Authorities in Honduras have deployed military forces to a neighborhood threatened by the Barrio 18 street gang, but the soldiers’ presence is unlikely to provide a long-term solution to the community’s security concerns.
On March 21, residents of the Reparto Lempira neighborhood of San Pedro Sula received a message from Barrio 18 ordering them to leave their homes within 24 hours. The note threatened residents with violent reprisals if they refused to comply. (see below)
“You won’t just be sorry. You’ll see people losing their lives just for opening their front door,” the note says.
Authorities also seized a cellphone from an alleged Barrio 18 member that contained threatening text messages, reported La Prensa.
“If you don’t reply in less than 24 hours… you will see that we are not playing around,” reads one of the texts.
A television news crew from HCH Noticias captured video of distraught neighbors scrambling to pack up their belongings, while media outlet El Heraldo reported that others were asking authorities for police protection to allow them to stay in their homes.
The following day, a contingent of military police arrived in Reparto Lempira. A spokesperson for Honduras’ inter-institutional security force (Fuerza de Seguridad Interinstitucional Nacional – FUSINA), José Antonio Coello, promised residents the soldiers’ deployment would be permanent.
“There will be checkpoints and roadblocks to protect the lives of the residents,” Coello said, according to La Tribuna. “The collaboration of these residents is requested to provide information about any criminal groups, to carry out intelligence operations.”
Coello also said authorities had already identified the individuals responsible for the threat and that they would be captured soon, according to La Prensa.
InSight Crime Analysis
For the moment, it appears the military occupation of Reparto Lempira has helped stave off a mass eviction of the neighborhood’s residents by gang members. However, the soldiers’ presence does little to address the principal factors that allow groups like Barrio 18 to wield so much power in Honduras.

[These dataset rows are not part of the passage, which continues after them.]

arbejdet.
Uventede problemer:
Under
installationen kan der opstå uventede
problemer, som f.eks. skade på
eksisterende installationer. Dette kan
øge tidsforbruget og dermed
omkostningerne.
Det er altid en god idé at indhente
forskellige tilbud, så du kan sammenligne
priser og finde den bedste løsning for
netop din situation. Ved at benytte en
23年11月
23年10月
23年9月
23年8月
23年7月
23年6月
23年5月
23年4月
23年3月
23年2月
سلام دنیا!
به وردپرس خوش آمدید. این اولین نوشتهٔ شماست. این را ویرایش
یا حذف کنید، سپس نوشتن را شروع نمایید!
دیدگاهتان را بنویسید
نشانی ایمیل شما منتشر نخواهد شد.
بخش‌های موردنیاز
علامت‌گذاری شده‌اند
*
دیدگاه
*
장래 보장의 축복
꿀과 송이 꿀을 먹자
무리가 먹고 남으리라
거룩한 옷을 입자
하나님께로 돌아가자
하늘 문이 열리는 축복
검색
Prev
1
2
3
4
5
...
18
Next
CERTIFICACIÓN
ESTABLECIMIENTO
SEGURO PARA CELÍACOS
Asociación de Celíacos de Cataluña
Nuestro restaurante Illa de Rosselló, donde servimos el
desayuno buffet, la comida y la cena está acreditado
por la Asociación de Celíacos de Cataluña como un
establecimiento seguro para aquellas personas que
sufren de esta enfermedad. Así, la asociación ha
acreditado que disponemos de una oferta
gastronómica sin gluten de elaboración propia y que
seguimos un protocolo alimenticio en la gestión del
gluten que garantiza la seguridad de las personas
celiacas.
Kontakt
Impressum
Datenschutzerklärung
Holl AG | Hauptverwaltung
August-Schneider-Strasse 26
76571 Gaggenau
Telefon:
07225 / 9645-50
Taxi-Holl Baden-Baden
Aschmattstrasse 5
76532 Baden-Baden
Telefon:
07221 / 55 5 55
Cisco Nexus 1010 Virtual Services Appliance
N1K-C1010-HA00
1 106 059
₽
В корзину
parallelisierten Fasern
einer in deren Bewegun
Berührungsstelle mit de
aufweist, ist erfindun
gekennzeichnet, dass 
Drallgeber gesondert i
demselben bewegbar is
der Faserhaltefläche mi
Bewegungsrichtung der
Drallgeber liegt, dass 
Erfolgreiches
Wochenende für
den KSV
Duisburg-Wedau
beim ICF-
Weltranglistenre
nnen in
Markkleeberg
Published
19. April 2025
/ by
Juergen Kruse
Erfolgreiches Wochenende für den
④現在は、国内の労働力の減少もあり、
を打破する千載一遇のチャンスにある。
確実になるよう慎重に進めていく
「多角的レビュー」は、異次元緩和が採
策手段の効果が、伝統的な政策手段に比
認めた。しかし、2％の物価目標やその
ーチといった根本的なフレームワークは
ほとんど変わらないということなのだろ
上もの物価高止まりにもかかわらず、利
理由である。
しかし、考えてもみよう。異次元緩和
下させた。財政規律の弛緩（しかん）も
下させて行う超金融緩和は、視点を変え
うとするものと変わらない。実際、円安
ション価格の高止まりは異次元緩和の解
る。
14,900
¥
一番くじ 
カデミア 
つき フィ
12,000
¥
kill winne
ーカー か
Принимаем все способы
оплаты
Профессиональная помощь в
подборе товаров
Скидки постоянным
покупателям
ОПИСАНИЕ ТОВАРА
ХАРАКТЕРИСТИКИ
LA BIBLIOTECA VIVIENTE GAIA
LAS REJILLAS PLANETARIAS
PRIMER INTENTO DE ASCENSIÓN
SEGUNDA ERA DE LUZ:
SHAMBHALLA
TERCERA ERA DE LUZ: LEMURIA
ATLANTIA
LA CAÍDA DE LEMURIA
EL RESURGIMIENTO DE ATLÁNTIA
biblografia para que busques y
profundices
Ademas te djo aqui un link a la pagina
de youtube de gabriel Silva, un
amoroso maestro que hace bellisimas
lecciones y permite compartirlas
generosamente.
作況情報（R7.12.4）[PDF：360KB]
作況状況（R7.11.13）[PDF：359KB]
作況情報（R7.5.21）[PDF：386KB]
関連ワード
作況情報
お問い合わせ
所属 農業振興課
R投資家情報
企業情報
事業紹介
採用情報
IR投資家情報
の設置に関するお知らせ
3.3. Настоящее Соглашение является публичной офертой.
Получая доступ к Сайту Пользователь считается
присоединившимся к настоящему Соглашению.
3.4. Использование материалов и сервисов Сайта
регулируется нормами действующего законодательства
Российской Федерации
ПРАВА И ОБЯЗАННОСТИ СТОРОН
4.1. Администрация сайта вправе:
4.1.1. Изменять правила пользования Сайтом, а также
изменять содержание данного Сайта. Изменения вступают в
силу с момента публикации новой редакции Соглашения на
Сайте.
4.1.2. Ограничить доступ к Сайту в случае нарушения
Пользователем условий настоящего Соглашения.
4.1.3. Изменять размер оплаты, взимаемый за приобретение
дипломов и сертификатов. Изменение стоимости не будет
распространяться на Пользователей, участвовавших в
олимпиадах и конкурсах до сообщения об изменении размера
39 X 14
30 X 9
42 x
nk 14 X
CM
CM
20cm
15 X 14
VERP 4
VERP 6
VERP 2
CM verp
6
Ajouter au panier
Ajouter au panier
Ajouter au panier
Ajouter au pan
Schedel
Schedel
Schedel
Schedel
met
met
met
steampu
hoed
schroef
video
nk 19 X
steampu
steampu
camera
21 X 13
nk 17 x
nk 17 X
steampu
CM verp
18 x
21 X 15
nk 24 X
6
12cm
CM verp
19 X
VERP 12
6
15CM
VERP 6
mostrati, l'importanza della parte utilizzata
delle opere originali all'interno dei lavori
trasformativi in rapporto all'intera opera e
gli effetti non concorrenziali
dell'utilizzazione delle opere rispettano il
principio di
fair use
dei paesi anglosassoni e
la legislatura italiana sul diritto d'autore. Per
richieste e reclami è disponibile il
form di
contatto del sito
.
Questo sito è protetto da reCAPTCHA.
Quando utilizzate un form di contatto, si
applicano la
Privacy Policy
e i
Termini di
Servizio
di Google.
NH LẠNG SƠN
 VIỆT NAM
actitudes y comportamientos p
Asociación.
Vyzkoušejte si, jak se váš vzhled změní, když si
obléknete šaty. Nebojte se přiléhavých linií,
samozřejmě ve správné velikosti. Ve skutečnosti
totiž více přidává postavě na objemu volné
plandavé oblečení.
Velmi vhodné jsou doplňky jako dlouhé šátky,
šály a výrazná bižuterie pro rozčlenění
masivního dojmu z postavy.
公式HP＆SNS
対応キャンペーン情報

A report (pdf) published last year by the Center for International Policy and the Latin America Working Group described San Pedro Sula as “nearly a war zone.” The authors cited a lack of economic opportunities and inadequately trained and funded security institutions as some of the root causes of widespread violence and impunity in the city.
Moreover, the researchers pointed out the government often deploys military police to neighborhoods suffering from high levels of criminal violence. But these soldiers do not carry out investigations that could lead to criminal prosecutions, which means that “underlying problems in San Pedro Sula’s worst neighborhoods are generally left unsolved.”
SEE ALSO: Barrio 18 News and Profile
While Honduras has seen a substantial drop in its murder rate in recent years, the militarized security strategy pursued by the government has largely failed to tackle longstanding issues like corruption and lack of capacity in police and judicial institutions.
Given the immediate threat faced by the residents of Reparto Lempira, the decision to deploy the military is understandable. But in order to achieve sustainable gains in citizen security, the Honduran government should remain focused on addressing the socioeconomic and institutional factors that allow groups like Barrio 18 to flourish in cities like San Pedro Sula.